BCI is glad to hear that the angels, the bronze statue of the Blessed Mother and what remained of the cross were saved. But, BCI is also disappointed to hear that the work team tried to lift the cross off the top of the building by “strapping” it, when they expected beforehand it would not make a clean break. If they expected beforehand that this approach was not going to succeed in keeping the cross intact and had a good chance of breaking the cross itself, then why exactly did they go forward with that approach anyway? Why not try an approach that was likely to succeed instead?
BCI is not expert with demolition or stone masonry, but a simple Google search reveals a variety of methods and tools used for stone carving and breaking stones and concrete, including conventional hammers and chisels, air hammers and chisels, and concrete and stone-cutting chain saws.
Here is a video of a concrete chain saw that cuts through concrete, brick, stone, and masonry. These concrete-cutting chainsaws can be rented for $148/day and a do-it-yourselfer can easily use one as seen below.
Why would a team expert in salvaging sacred objects who wanted to save the cross intact not just have had a person skilled in cutting stone or masonry cut through the base of the several-inch-thick cross using a specialized tool to remove the cross intact?
Third, we got word via a comment on the blog and an email forwarded by “M.” that some of the powers-that-be at both Boston College and the Archdiocese of Boston were not pleased with our posts on this topic. BCI was accused of making “character attacks” (which we did not do) and being “slanderous” (which we were not).
BCI was critical of what appeared to be evidence of disrespect shown for the sacred statues and objects by those responsible for removing the chapel. BCI asked, “Were there no other efforts possible and practical to preserve these statues and the cross, so that perhaps they could have been used at the new burial location or elsewhere?” Furthermore, BCI said, “Fr.

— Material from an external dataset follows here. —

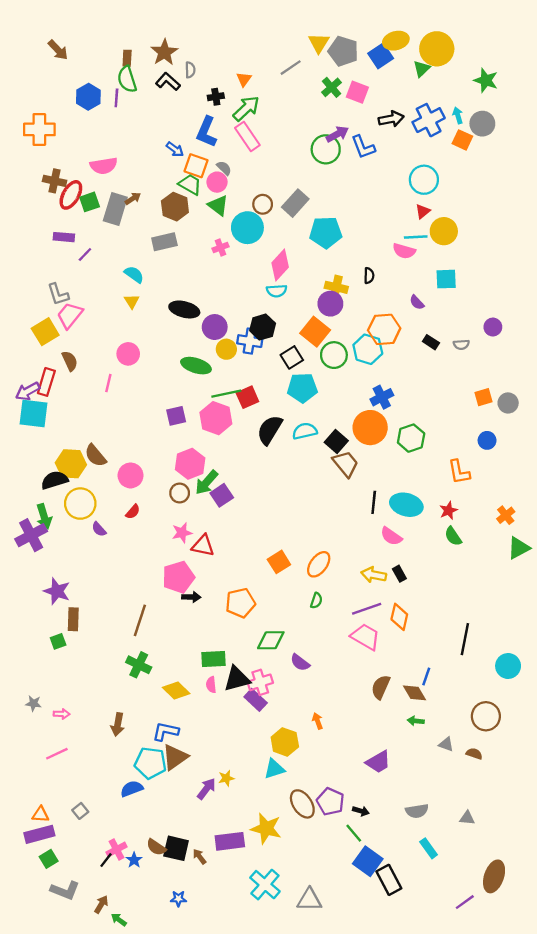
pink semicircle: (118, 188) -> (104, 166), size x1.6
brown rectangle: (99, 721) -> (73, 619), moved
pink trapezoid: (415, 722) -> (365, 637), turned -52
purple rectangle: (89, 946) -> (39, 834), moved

Leahy at Boston College and the leaders at the Archdiocese of Boston (to the extent they were involved in this) owe an explanation to the faithful…”

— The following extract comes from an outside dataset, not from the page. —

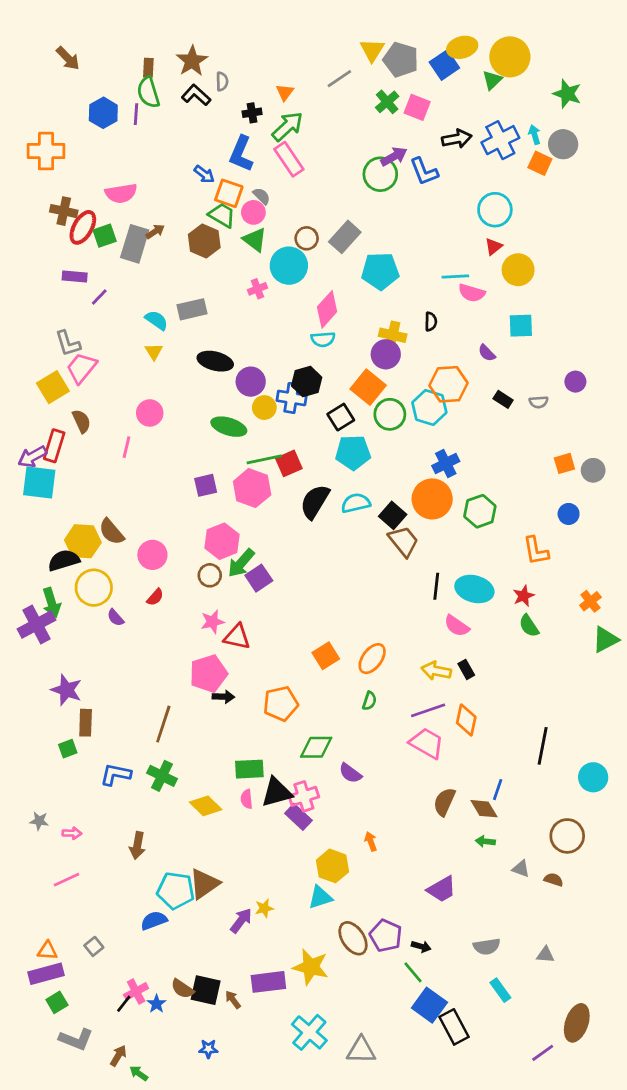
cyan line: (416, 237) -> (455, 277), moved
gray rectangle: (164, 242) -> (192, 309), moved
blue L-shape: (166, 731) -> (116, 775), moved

That is not a personal/character attack or slanderous claim. There was photographic evidence of disrespect for the sacred objects. At the same time the archdiocese says that “great care” was taken to save the sacred objects, the archdiocese has confirmed that the approach taken to remove and preserve the cross was expected in advance to not work. This validates the issue raised by BCI that sufficient care was not taken. BCI said that the leaders of BC and the Archdiocese owed the faithful an explanation. No one by name was specifically criticized. What makes the criticism of the process and approach taken with the demolition a personal attack or slanderous?
Though initial news reports in the Boston Globe and the Boston Pilot did not make clear who hired the firm that did the demolition, it is now clear that the firm was hired by the Boston Archdiocese. However, since the land is owned by Boston College and they were clearly the driving force behind the demand that the remains of the late Cardinal be relocated, BCI felt it reasonable and appropriate to cite Boston College in our criticism. Furthermore, the publicly documented refusal of BC early-on to meet with the family of Cardinal O’Connell to discuss their reasons for wanting the remains relocated was one of the key reasons this ended up in probate court and in the mainstream media.